Task
Every entry must come back exactly as it was written.

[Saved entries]
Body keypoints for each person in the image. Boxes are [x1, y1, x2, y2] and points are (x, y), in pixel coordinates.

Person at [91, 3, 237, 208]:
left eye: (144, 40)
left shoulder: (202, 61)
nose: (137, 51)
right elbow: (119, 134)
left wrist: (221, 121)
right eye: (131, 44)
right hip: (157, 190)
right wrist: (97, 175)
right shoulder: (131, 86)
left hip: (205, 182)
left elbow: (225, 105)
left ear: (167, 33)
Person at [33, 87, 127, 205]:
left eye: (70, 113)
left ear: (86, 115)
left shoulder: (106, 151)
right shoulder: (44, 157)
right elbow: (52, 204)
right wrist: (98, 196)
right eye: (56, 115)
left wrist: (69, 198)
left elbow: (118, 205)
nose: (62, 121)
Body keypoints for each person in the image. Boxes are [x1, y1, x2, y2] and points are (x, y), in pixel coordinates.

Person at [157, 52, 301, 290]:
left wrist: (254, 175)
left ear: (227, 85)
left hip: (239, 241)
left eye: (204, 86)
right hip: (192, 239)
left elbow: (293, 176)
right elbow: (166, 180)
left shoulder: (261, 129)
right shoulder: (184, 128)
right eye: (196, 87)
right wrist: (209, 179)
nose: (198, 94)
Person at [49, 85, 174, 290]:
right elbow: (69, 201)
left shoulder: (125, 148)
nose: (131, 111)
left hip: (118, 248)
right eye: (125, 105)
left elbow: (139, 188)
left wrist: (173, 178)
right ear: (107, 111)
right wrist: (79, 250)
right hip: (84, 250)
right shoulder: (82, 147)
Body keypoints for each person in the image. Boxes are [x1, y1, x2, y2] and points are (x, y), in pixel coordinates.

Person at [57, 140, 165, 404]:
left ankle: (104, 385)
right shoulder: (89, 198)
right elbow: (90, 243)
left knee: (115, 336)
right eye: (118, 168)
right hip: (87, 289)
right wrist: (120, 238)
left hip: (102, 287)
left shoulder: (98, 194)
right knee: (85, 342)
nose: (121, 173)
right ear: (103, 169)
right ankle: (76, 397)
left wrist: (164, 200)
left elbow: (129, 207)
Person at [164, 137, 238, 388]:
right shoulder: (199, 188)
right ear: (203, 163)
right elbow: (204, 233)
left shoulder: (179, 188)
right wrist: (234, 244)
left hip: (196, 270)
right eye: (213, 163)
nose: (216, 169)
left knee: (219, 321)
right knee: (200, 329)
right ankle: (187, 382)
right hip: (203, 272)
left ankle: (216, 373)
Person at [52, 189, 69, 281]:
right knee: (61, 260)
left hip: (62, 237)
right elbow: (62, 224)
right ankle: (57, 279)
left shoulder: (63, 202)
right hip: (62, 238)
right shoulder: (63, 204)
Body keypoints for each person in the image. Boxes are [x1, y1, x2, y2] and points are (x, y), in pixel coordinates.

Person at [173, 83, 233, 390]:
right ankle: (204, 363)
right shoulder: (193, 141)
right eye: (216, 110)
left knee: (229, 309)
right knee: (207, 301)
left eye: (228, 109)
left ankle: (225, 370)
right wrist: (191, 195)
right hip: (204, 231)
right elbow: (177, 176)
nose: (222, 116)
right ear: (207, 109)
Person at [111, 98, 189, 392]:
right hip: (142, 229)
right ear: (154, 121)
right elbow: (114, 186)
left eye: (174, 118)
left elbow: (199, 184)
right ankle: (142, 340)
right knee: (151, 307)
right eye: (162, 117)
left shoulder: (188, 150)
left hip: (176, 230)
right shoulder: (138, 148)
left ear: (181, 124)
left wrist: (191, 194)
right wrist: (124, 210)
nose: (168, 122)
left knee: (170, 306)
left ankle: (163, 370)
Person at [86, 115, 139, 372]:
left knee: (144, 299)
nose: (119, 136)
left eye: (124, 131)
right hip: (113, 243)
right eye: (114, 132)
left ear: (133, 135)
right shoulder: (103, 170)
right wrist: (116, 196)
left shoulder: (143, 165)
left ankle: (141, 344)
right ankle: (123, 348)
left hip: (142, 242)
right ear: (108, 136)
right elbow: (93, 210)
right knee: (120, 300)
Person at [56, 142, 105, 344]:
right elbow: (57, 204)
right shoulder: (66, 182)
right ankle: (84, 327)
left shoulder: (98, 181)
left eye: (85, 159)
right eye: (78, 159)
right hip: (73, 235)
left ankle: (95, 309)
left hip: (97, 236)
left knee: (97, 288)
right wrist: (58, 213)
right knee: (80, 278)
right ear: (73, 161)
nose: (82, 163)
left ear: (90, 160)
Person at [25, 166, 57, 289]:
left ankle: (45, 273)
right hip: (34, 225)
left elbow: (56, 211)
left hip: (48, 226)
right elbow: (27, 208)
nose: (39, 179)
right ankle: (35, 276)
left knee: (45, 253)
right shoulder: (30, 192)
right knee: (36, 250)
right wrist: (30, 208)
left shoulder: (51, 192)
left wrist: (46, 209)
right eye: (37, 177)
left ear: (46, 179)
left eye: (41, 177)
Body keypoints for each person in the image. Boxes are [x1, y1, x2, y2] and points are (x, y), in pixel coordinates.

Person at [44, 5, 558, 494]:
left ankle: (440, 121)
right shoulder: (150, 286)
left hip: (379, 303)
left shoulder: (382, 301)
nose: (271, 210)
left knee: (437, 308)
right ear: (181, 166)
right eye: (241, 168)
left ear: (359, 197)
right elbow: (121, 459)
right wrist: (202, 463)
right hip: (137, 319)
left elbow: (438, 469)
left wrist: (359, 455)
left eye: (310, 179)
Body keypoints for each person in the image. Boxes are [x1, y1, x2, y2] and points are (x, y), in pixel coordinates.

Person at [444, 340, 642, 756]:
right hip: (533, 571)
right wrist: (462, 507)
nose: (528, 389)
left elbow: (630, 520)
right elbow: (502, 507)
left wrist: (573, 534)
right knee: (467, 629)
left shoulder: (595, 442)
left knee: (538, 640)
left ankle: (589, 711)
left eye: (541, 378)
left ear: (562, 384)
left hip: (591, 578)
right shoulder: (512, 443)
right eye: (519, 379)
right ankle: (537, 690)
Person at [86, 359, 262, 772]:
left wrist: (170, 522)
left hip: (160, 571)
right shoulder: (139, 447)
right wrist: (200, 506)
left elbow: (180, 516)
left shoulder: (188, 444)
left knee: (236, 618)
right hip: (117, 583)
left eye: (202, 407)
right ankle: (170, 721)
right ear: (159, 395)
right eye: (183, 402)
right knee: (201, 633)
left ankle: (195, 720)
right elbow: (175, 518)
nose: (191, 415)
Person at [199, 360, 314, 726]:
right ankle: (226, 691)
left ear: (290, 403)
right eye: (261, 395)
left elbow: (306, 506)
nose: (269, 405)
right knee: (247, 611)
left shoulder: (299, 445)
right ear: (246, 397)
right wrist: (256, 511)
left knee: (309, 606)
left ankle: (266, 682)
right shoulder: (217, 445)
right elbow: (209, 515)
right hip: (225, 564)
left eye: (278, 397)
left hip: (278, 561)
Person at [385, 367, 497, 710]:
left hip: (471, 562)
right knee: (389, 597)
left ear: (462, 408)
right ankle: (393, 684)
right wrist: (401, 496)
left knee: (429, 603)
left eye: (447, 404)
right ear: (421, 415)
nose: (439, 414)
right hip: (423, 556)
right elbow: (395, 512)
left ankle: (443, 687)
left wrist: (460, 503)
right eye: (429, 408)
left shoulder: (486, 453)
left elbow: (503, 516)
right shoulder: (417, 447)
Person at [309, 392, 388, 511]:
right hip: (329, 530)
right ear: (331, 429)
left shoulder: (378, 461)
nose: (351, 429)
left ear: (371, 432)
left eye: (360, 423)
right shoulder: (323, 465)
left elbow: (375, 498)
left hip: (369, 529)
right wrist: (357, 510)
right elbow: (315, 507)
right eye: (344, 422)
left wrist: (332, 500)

Response
Body keypoints for each person in the image. Boxes are [x1, y1, x2, y2] and points are (x, y), in pixel coordinates.

Person at [91, 3, 237, 208]:
left eye: (144, 40)
left shoulder: (202, 61)
nose: (137, 51)
right elbow: (119, 134)
left wrist: (221, 121)
right eye: (131, 44)
right hip: (157, 190)
right wrist: (97, 175)
right shoulder: (131, 86)
left hip: (205, 182)
left elbow: (225, 105)
left ear: (167, 33)
Person at [33, 87, 127, 205]:
left eye: (70, 113)
left ear: (86, 115)
left shoulder: (106, 151)
right shoulder: (44, 157)
right elbow: (52, 204)
right wrist: (98, 196)
right eye: (56, 115)
left wrist: (69, 198)
left elbow: (118, 205)
nose: (62, 121)
Body keypoints for each person in the image. Boxes are [x1, y1, x2, y2] and points are (x, y), in pixel coordinates.

Person at [157, 52, 301, 290]:
left wrist: (254, 175)
left ear: (227, 85)
left hip: (239, 241)
left eye: (204, 86)
right hip: (192, 239)
left elbow: (293, 176)
right elbow: (166, 180)
left shoulder: (261, 129)
right shoulder: (184, 128)
right eye: (196, 87)
right wrist: (209, 179)
nose: (198, 94)
Person at [49, 85, 174, 290]:
right elbow: (69, 201)
left shoulder: (125, 148)
nose: (131, 111)
left hip: (118, 248)
right eye: (125, 105)
left elbow: (139, 188)
left wrist: (173, 178)
right ear: (107, 111)
right wrist: (79, 250)
right hip: (84, 250)
right shoulder: (82, 147)
Body keypoints for each person in the image. Boxes are [x1, y1, x2, y2] and points are (x, y), in pixel coordinates.

Person at [57, 140, 165, 404]:
left ankle: (104, 385)
right shoulder: (89, 198)
right elbow: (90, 243)
left knee: (115, 336)
right eye: (118, 168)
right hip: (87, 289)
right wrist: (120, 238)
left hip: (102, 287)
left shoulder: (98, 194)
right knee: (85, 342)
nose: (121, 173)
right ear: (103, 169)
right ankle: (76, 397)
left wrist: (164, 200)
left elbow: (129, 207)
Person at [164, 137, 238, 388]:
right shoulder: (199, 188)
right ear: (203, 163)
right elbow: (204, 233)
left shoulder: (179, 188)
right wrist: (234, 244)
left hip: (196, 270)
right eye: (213, 163)
nose: (216, 169)
left knee: (219, 321)
right knee: (200, 329)
right ankle: (187, 382)
right hip: (203, 272)
left ankle: (216, 373)
Person at [52, 189, 69, 281]:
right knee: (61, 260)
left hip: (62, 237)
right elbow: (62, 224)
right ankle: (57, 279)
left shoulder: (63, 202)
right hip: (62, 238)
right shoulder: (63, 204)
Body keypoints for each person in the image. Boxes are [x1, y1, x2, y2] and points are (x, y), in pixel coordinates.

Person at [173, 83, 233, 390]:
right ankle: (204, 363)
right shoulder: (193, 141)
right eye: (216, 110)
left knee: (229, 309)
right knee: (207, 301)
left eye: (228, 109)
left ankle: (225, 370)
right wrist: (191, 195)
right hip: (204, 231)
right elbow: (177, 176)
nose: (222, 116)
right ear: (207, 109)
Person at [111, 98, 189, 392]:
right hip: (142, 229)
right ear: (154, 121)
right elbow: (114, 186)
left eye: (174, 118)
left elbow: (199, 184)
right ankle: (142, 340)
right knee: (151, 307)
right eye: (162, 117)
left shoulder: (188, 150)
left hip: (176, 230)
right shoulder: (138, 148)
left ear: (181, 124)
left wrist: (191, 194)
right wrist: (124, 210)
nose: (168, 122)
left knee: (170, 306)
left ankle: (163, 370)
Person at [86, 115, 139, 372]:
left knee: (144, 299)
nose: (119, 136)
left eye: (124, 131)
right hip: (113, 243)
right eye: (114, 132)
left ear: (133, 135)
right shoulder: (103, 170)
right wrist: (116, 196)
left shoulder: (143, 165)
left ankle: (141, 344)
right ankle: (123, 348)
left hip: (142, 242)
right ear: (108, 136)
right elbow: (93, 210)
right knee: (120, 300)
Person at [56, 142, 105, 344]:
right elbow: (57, 204)
right shoulder: (66, 182)
right ankle: (84, 327)
left shoulder: (98, 181)
left eye: (85, 159)
right eye: (78, 159)
right hip: (73, 235)
left ankle: (95, 309)
left hip: (97, 236)
left knee: (97, 288)
right wrist: (58, 213)
right knee: (80, 278)
right ear: (73, 161)
nose: (82, 163)
left ear: (90, 160)
Person at [25, 166, 57, 289]:
left ankle: (45, 273)
right hip: (34, 225)
left elbow: (56, 211)
left hip: (48, 226)
right elbow: (27, 208)
nose: (39, 179)
right ankle: (35, 276)
left knee: (45, 253)
right shoulder: (30, 192)
right knee: (36, 250)
right wrist: (30, 208)
left shoulder: (51, 192)
left wrist: (46, 209)
right eye: (37, 177)
left ear: (46, 179)
left eye: (41, 177)
Body keypoints for each person in the image. Boxes are [x1, y1, x2, y2] and points are (x, y), in pixel coordinates.

Person at [44, 5, 558, 494]:
left ankle: (440, 121)
right shoulder: (150, 286)
left hip: (379, 303)
left shoulder: (382, 301)
nose: (271, 210)
left knee: (437, 308)
right ear: (181, 166)
right eye: (241, 168)
left ear: (359, 197)
right elbow: (121, 459)
right wrist: (202, 463)
right hip: (137, 319)
left elbow: (438, 469)
left wrist: (359, 455)
left eye: (310, 179)
Body keypoints for each person in the image. Boxes are [x1, y1, x2, y2] and points are (x, y), in pixel coordinates.

Person at [444, 340, 642, 756]:
right hip: (533, 571)
right wrist: (462, 507)
nose: (528, 389)
left elbow: (630, 520)
right elbow: (502, 507)
left wrist: (573, 534)
right knee: (467, 629)
left shoulder: (595, 442)
left knee: (538, 640)
left ankle: (589, 711)
left eye: (541, 378)
left ear: (562, 384)
left hip: (591, 578)
right shoulder: (512, 443)
right eye: (519, 379)
right ankle: (537, 690)
Person at [86, 359, 262, 772]:
left wrist: (170, 522)
left hip: (160, 571)
right shoulder: (139, 447)
right wrist: (200, 506)
left elbow: (180, 516)
left shoulder: (188, 444)
left knee: (236, 618)
right hip: (117, 583)
left eye: (202, 407)
right ankle: (170, 721)
right ear: (159, 395)
right eye: (183, 402)
right knee: (201, 633)
left ankle: (195, 720)
right elbow: (175, 518)
nose: (191, 415)
Person at [199, 360, 314, 726]:
right ankle: (226, 691)
left ear: (290, 403)
right eye: (261, 395)
left elbow: (306, 506)
nose: (269, 405)
right knee: (247, 611)
left shoulder: (299, 445)
right ear: (246, 397)
right wrist: (256, 511)
left knee: (309, 606)
left ankle: (266, 682)
right shoulder: (217, 445)
right elbow: (209, 515)
right hip: (225, 564)
left eye: (278, 397)
left hip: (278, 561)
Person at [385, 367, 497, 710]:
left hip: (471, 562)
right knee: (389, 597)
left ear: (462, 408)
right ankle: (393, 684)
right wrist: (401, 496)
left knee: (429, 603)
left eye: (447, 404)
right ear: (421, 415)
nose: (439, 414)
right hip: (423, 556)
right elbow: (395, 512)
left ankle: (443, 687)
left wrist: (460, 503)
right eye: (429, 408)
left shoulder: (486, 453)
left elbow: (503, 516)
right shoulder: (417, 447)
Person at [309, 392, 388, 511]:
right hip: (329, 530)
right ear: (331, 429)
left shoulder: (378, 461)
nose: (351, 429)
left ear: (371, 432)
left eye: (360, 423)
right shoulder: (323, 465)
left elbow: (375, 498)
left hip: (369, 529)
right wrist: (357, 510)
right elbow: (315, 507)
right eye: (344, 422)
left wrist: (332, 500)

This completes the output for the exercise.